■ Consigne a:
D'après l'extrait fourni, à quelle session du Conseil des droits de l'homme le Rwanda a-t-il pris part ?

■ Extrait fourni:

──────────

Kinshasa joue avec le feu avec le discours de haine

Redigé par Tite Gatabazi
Le 17 juin 2025 à 06:48

Le Rwanda a pris part à la 59e session du Conseil des droits de l’homme et a prononcé une déclaration lors du Dialogue interactif renforcé sur la situation dans l’Est de la République démocratique du Congo (RDC).

Au cœur des convulsions qui ensanglantent l’Est de la République démocratique du Congo, l’instabilité chronique s’enracine avant tout dans l’incapacité persistante des autorités congolaises à juguler leurs propres déficiences de gouvernance et à rétablir une architecture sécuritaire effective.

A ce mal endémique s’ajoute, la collusion désormais patente entre Kinshasa et les FDLR  : cette connivence se traduit par des attaques transfrontalières, des incursions dans l’espace aérien rwandais et de troublantes disparitions de ressortissants de la patrie des Mille Collines.

Parallèlement, la prolifération d’un discours de haine visant les Congolais rwandophones, toléré, voire attisé, par certains cénacles politiques, dont le parti au pouvoir, alimente une dynamique de fragmentation communautaire qui menace de raviver les braises jamais totalement éteintes des violences ethniques.

Comme si cette dialectique d’hostilité ne suffisait pas, les appels explicites au changement de régime à Kigali, proférés par les chefs d’État congolais et burundais, marquent une escalade d’une gravité inédite  : ils bafouent le principe sacro saint de non ingérence et fragilisent l’édifice, déjà vacillant, de la stabilité régionale.

Dans ce contexte inflammable, le Rwanda en appelle à l’impartialité absolue de la mission d’établissement des faits mandatée par le Conseil des droits de l’homme. Seule une enquête affranchie de toute interférence politique pourra préserver la crédibilité de cette instance normative et empêcher que les arènes multilatérales ne deviennent les chambres d’écho d’accusations croisées, au détriment d’une paix durable dans les Grands Lacs.

──────────

■ Consigne b:
Recopiez à l'identique, dans les enregistrements, les lignes qui vont de celle contenant « locality: Dept. Jutiapa: Vicinity of Jutiapa. » jusqu'à celle contenant « collector number: 1413 », cette dernière comprise.

(Enregistrements issus d'une collection de données)
──────────

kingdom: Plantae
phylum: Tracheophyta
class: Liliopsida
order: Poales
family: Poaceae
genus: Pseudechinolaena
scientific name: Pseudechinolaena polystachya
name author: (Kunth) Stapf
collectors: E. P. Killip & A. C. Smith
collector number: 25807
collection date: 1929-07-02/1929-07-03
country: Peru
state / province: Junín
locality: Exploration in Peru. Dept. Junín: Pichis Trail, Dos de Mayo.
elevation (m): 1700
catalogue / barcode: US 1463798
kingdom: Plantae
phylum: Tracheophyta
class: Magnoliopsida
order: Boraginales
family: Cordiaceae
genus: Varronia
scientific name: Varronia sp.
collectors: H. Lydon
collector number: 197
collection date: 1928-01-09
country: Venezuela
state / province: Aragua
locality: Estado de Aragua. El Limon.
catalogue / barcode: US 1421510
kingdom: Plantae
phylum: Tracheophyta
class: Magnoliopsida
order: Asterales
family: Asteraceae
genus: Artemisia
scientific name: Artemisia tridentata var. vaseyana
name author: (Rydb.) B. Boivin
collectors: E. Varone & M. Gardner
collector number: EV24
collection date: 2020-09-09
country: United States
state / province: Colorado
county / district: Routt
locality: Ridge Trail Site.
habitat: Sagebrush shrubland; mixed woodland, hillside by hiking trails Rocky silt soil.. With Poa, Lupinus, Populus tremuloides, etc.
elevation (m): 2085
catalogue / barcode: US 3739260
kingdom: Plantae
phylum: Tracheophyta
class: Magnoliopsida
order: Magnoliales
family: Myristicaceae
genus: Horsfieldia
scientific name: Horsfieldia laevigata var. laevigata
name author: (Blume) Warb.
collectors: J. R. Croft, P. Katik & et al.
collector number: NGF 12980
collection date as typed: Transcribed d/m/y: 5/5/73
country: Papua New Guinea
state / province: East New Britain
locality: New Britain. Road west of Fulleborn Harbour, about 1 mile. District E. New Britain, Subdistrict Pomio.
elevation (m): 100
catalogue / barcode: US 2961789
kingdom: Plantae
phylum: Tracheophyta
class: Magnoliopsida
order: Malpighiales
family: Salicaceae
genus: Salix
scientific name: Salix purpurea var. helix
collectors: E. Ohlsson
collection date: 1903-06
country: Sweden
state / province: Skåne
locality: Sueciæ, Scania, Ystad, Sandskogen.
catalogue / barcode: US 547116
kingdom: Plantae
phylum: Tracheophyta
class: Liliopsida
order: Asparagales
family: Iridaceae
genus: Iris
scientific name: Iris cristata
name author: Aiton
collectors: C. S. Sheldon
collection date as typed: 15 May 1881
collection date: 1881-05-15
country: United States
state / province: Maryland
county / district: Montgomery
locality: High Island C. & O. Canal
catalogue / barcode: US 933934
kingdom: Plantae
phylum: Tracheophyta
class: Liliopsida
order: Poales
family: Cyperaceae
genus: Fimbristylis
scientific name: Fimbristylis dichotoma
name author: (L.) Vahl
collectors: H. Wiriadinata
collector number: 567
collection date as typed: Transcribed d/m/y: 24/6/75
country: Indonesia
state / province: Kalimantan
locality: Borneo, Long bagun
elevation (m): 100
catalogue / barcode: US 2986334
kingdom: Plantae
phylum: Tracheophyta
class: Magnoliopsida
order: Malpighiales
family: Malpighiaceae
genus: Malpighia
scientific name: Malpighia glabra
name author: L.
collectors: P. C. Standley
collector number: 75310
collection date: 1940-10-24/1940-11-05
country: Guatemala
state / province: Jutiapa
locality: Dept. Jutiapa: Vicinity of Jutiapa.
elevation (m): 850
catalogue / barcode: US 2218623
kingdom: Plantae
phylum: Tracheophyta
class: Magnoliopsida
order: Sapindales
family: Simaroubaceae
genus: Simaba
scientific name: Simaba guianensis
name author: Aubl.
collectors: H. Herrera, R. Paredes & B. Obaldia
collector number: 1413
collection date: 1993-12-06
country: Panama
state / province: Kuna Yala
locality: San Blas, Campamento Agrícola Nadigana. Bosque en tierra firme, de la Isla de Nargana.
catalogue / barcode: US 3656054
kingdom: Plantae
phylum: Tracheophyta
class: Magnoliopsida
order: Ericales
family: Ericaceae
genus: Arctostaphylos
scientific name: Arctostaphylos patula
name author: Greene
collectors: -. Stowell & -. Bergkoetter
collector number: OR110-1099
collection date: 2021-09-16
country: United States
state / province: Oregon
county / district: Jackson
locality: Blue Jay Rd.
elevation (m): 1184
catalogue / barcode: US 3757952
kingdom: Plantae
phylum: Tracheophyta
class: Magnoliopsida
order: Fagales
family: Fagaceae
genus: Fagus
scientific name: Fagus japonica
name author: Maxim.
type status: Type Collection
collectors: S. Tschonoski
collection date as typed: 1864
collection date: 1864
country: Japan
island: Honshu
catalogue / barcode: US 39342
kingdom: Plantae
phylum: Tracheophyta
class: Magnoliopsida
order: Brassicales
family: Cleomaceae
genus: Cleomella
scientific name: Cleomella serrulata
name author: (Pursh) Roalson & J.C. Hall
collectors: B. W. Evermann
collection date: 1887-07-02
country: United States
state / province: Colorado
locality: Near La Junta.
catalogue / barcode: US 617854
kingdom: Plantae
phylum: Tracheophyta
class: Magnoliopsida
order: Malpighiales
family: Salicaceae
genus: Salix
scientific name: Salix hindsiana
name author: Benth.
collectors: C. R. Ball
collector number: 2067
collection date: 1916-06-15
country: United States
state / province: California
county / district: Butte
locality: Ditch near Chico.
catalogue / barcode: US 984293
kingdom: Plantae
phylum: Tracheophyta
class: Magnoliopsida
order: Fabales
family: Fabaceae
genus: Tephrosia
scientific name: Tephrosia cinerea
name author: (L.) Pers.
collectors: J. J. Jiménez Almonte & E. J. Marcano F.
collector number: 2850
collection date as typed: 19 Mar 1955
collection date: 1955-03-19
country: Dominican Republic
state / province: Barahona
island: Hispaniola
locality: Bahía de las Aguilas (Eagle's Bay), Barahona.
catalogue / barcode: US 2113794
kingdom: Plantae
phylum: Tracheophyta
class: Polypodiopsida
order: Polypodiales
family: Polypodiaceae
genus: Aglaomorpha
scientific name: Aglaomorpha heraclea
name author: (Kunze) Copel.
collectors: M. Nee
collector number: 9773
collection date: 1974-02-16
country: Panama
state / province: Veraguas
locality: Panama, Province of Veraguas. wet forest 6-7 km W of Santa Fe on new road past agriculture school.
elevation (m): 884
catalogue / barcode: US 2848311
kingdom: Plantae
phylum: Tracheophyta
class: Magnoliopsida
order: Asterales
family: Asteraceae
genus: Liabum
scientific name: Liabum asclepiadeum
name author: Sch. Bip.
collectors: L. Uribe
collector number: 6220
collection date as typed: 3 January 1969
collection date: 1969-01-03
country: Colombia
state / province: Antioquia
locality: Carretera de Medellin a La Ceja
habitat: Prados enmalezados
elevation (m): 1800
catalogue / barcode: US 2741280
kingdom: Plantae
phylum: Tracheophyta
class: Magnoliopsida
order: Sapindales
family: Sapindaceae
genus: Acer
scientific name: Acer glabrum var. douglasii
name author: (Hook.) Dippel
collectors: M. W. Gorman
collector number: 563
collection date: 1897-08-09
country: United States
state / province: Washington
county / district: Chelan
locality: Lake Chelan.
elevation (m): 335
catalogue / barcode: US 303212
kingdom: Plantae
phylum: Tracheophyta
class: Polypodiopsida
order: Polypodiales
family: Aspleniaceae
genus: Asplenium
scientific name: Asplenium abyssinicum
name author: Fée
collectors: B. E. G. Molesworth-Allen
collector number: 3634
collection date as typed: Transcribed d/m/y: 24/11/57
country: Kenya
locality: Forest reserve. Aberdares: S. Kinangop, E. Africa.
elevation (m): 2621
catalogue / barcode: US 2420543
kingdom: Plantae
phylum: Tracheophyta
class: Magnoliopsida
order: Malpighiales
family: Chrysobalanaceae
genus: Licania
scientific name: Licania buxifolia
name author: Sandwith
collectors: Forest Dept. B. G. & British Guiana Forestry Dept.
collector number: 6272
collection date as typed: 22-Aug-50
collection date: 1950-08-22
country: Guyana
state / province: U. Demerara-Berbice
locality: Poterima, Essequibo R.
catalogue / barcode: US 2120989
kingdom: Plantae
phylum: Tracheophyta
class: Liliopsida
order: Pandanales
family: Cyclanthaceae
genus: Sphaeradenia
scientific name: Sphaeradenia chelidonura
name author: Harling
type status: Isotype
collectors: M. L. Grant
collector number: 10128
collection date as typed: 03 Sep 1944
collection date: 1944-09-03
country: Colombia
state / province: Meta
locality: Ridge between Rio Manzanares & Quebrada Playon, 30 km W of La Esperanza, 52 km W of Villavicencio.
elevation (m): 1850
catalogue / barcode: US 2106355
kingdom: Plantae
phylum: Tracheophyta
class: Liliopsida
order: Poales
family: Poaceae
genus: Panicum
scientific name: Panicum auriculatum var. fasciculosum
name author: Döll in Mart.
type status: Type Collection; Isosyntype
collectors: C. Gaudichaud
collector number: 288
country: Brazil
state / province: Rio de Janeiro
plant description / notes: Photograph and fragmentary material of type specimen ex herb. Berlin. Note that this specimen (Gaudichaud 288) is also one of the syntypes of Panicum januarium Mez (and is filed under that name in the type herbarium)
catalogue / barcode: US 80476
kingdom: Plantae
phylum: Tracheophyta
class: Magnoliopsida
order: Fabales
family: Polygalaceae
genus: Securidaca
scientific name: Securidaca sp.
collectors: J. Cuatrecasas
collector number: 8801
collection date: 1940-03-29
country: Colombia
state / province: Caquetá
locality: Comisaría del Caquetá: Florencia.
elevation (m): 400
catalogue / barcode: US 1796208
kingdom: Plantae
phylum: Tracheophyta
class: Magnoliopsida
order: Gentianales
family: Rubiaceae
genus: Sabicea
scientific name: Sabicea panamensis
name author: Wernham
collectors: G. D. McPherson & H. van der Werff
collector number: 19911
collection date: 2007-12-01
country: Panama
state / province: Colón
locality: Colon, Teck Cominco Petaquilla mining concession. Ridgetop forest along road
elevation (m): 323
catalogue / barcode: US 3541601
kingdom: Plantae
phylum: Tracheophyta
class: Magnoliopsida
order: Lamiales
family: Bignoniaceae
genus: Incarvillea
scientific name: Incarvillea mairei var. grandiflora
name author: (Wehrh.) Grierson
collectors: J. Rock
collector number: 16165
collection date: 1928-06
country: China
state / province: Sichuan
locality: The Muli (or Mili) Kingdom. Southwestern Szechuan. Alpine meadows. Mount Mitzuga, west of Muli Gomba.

──────────

■ Réponse attendue a:
À la 59e session.

■ Réponse attendue b:
locality: Dept. Jutiapa: Vicinity of Jutiapa.
elevation (m): 850
catalogue / barcode: US 2218623
kingdom: Plantae
phylum: Tracheophyta
class: Magnoliopsida
order: Sapindales
family: Simaroubaceae
genus: Simaba
scientific name: Simaba guianensis
name author: Aubl.
collectors: H. Herrera, R. Paredes & B. Obaldia
collector number: 1413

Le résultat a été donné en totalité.